#13 (Days in Jeonnam-1)

96 7 0
                                    

Sinar matahari menerobos masuk lewat jendela-jendela besar, menimpa kepala Yuta yang tengah menunduk di atas kopernya, berkilau hitam dalam cahaya.



"Taksinya sudah di depan. Kau sudah siap?" tanya Ye Eun, baru saja turun dari lantai dua sambil menggotong koper dengan bantuan Ji Won.



Yuta terkejut dan langsung menutup koper miliknya, seolah-olah ia menyembunyikan sesuatu. "Ya."



Ji Won memicing curiga padanya sebelum mendekatkan wajah pada Ye Eun, berbisik, "Aku bersumpah aku tak lihat warna selain hitam di kopernya. Jangan-jangan celana dalamnya juga hitam."



Ye Eun melirik Ji Won menyuruh gadis itu diam. "Kau ikutlah dengan kami. Aku bisa menurunkanmu di restoran."



"Tidak usah. Aku wanita mandiri."

"Kau yakin tak mau ikut?"

"Tentu saja. Aku duluan.

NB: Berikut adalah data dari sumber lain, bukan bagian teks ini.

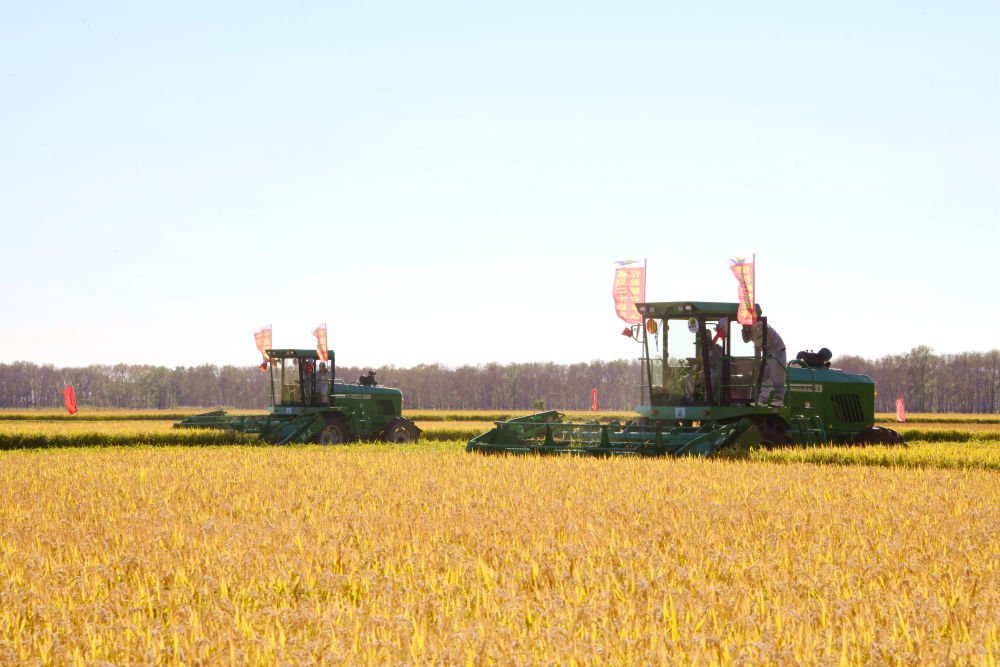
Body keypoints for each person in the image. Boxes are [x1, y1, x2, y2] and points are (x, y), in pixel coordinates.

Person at [743, 319, 787, 406]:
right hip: (767, 354)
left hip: (777, 351)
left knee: (777, 377)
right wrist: (744, 329)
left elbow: (762, 340)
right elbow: (746, 340)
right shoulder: (749, 329)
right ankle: (763, 399)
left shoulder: (759, 325)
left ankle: (779, 400)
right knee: (765, 378)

Kalau bisa pulanglah lebih cepat. Mau apa sih lama-lama di Jeonnam."

"Kuusahakan."

"Sampaikan salamku pada orangtuamu dan serius, cepat pulang."



Ye Eun tersenyum dan mengangguk. Ia mengawasi Ji Won sampai gadis itu keluar, baru kemudian mengarahkan fokusnya kembali pada Yuta. Dia mengenakan jaket hitam yang sama dengan yang kemarin dan bahkan tak mau repot-repot menyisir rambutnya. Ye Eun mendesah. Dengan penampilan seperti itu, siapa yang akan percaya kalau dia orang kaya.



Yuta yang merasa dipandangi praktis menoleh pada Ye Eun, namun hanya sekilas, karena detik selanjutnya ia sudah berbalik memunggungi gadis itu dan menyeret kopernya keluar dengan langkah malas.



**********



Tak ada yang terjadi selama perjalanan menuju Jeonnam. Yuta tak banyak bicara, malah mungkin sama sekali tak bicara. Entah karena gugup atau memang karena sebenarnya ia tak pernah menginginkan perjalanan ini. Ye Eun tak bisa berhenti memikirkan betapa kukuhnya Yuta memaksa untuk ikut, apalagi saat melihat betapa tidak menyenangkannya sikapnya sekarang. Mungkin jika Ye Eun pergi sendiri, ia bisa menikmati perjalanan ini lebih baik.



Sesampainya di bandara tujuan, mereka kembali menaiki taksi untuk mencapai rumah orangtua Ye Eun di Selatan. Sepanjang perjalanan, Yuta terus memandang ke luar jendela dengan gusar. Ladang yang luas terhampar di mana-mana. Dan dalam waktu dekat, ia tentunya akan berada di suatu tempat di sana... dengan topi jelek dan cangkul.



Satu jam kemudian, mereka pun sampai. Ye Eun dan sang sopir taksi bahu-membahu menurunkan koper di bagasi, sementara Yuta hanya berdiri di samping mobil, memandang rumah panggung di hadapannya dengan tampang merana. Kenangan terakhirnya dengan rumah ini tidak terlalu baik. Saat meminta tanda tangan persetujuan menikah, ia sempat dilempari ember oleh ayah Ye Eun karena dituduh berbohong. Ia juga disuruh mencangkul tanah keras dan menebar pupuk di ladang maha luas sampai pinggangnya rematik, lalu dipaksa menelan kue beras sebesar kepalan tangan yang nyaris membuatnya pingsan. Yuta bisa merasakan keringat dingin mengalir di punggungnya hanya dengan mengingatnya saja.



Saat pria itu tersadar dari lamunannya, taksinya sudah menghilang dan Ye Eun sudah berdiri di sebelahnya sambil menyeret dua buah koper di masing-masing tangan, menganggukkan kepala mengajaknya masuk.



Mereka disambut oleh teriakan nyaring ibu Ye Eun dan pelukan meremukkan-tulang dari sang ayah. Ye Ah yang berdiri di ambang pintu dapur melambaikan tangannya yang berlumuran bumbu pedas—rupanya sedang mengaduk Kimchi. Ye Eun memaksa untuk ikut membantu tapi sang ibu bersikeras menyuruhnya istirahat saja. Jadi di sinilah mereka sekarang. Di kamar Ye Eun semasa SMA.